Background: Organ damage is a key determinant of unfavorable long-term prognosis and increased mortality, thus being reflective of disease severity in SLE patients.
Objectives: To develop a clinical, machine learning based model for the prediction of early organ damage in SLE towards disease severity stratification.
Methods: Using a cohort of 914 adults with SLE [1], panels of deconvoluted classification criteria [ACR 1997 (ACR), SLICC 2012 (SLICC) and EULAR/ACR 2019 (EULAR)] and non-criteria features present at any timepoint throughout the first five years since SLE diagnosis were assessed. Permanent organ damage was evaluated using the SLICC/ACR Damage Index (SDI). We randomly divided the patient cohort into a training (70%) and a test (30%) set. Employing feature selection algorithms, the smallest set of clinical features that most accurately predicted early organ damage accrual (defined as SDI increase within the first 5 years since SLE diagnosis) was selected. Five different prediction models (random forest (RF), logistic regression (glm), linear discriminant analysis (LDA), k-nearest neighbors (KNN), extreme gradient boosting (XGBoost)) were adopted. The best model in 10-fold cross-validation was tested in the test set.
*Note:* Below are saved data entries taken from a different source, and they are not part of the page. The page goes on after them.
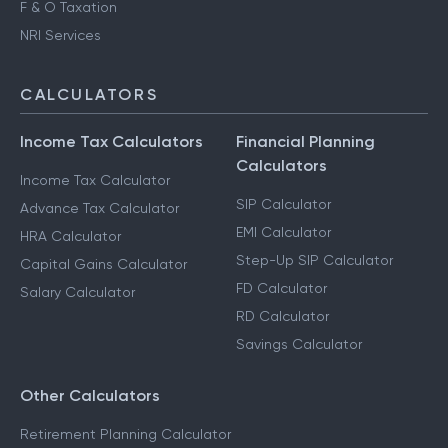
F & O Taxation
NRI Services
CALCULATORS
Income Tax Calculators
Financial Planning
Calculators
Income Tax Calculator
SIP Calculator
Advance Tax Calculator
EMI Calculator
HRA Calculator
Step-Up SIP Calculator
Capital Gains Calculator
FD Calculator
Salary Calculator
RD Calculator
Savings Calculator
Other Calculators
Retirement Planning Calculator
Accuracy, sensitivity, specificity, and area under (AUC) the receiver operating curve (ROC) were determined in the test set.
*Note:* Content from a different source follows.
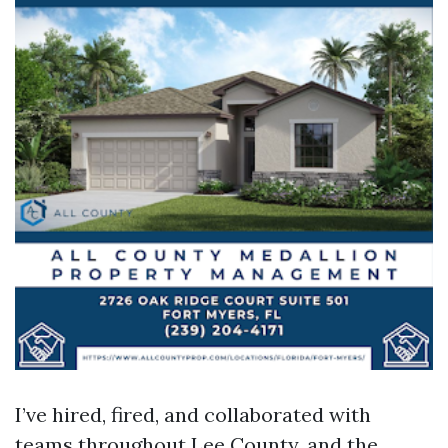
I’ve hired, fired, and collaborated with
teams throughout Lee County, and the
Results: The LDA model demonstrated the highest performance in predicting early organ damage with an AUC of 0.831 (95% CI: [0.7817, 0.8739]) with sensitivity of 0.955 and specificity of 0.463. The leading predictors included synovitis, non-scarring alopecia, acute cutaneous lupus, SLICC 2012-based neurologic disorder, leukopenia, and the age at the time of SLE diagnosis. The XGBoost model exhibited the highest specificity (0.841) with an accuracy of 0.805 (95% CI: [0.7619 - 0.8241]) and sensitivity of 0.653. Age at the time of diagnosis, the presence of ACR 1997-based neurologic disorder, non-scarring alopecia, and low complement (2012 criteria) emerged as the strongest predictors in this model.
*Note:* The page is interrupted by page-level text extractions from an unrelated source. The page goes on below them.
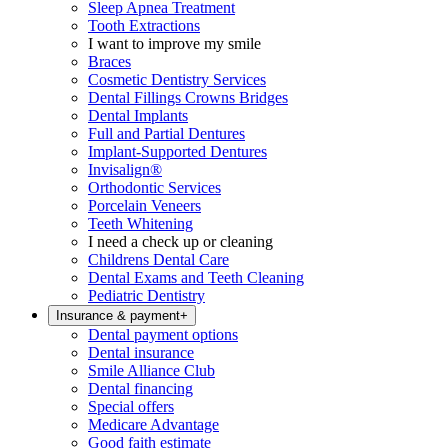
Sleep Apnea Treatment
Tooth Extractions
I want to improve my smile
Braces
Cosmetic Dentistry Services
Dental Fillings Crowns Bridges
Dental Implants
Full and Partial Dentures
Implant-Supported Dentures
Invisalign®
Orthodontic Services
Porcelain Veneers
Teeth Whitening
I need a check up or cleaning
Childrens Dental Care
Dental Exams and Teeth Cleaning
Pediatric Dentistry
Insurance & payment
+
Dental payment options
Dental insurance
Smile Alliance Club
Dental financing
Special offers
Medicare Advantage
Good faith estimate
Conclusion: Machine learning methods using standard disease features may identify SLE patients at risk for early damage accrual. Further validation in external cohorts is warranted.
REFERENCES: [1] Adamichou C, Genitsaridi I, Nikolopoulos D, Nikoloudaki M, Repa A, Bortoluzzi A, Fanouriakis A, Sidiropoulos P, Boumpas DT, Bertsias GK. Lupus or not? SLE Risk Probability Index (SLERPI): a simple, clinician-friendly machine learning-based model to assist the diagnosis of systemic lupus erythematosus. Ann Rheum Dis. 2021 Jun;80(6):758-766. doi: 10.1136/annrheumdis-2020-219069. Epub 2021 Feb 10. PMID: 33568388; PMCID: PMC8142436.
Acknowledgements: NIL.
Disclosure of Interests: None declared.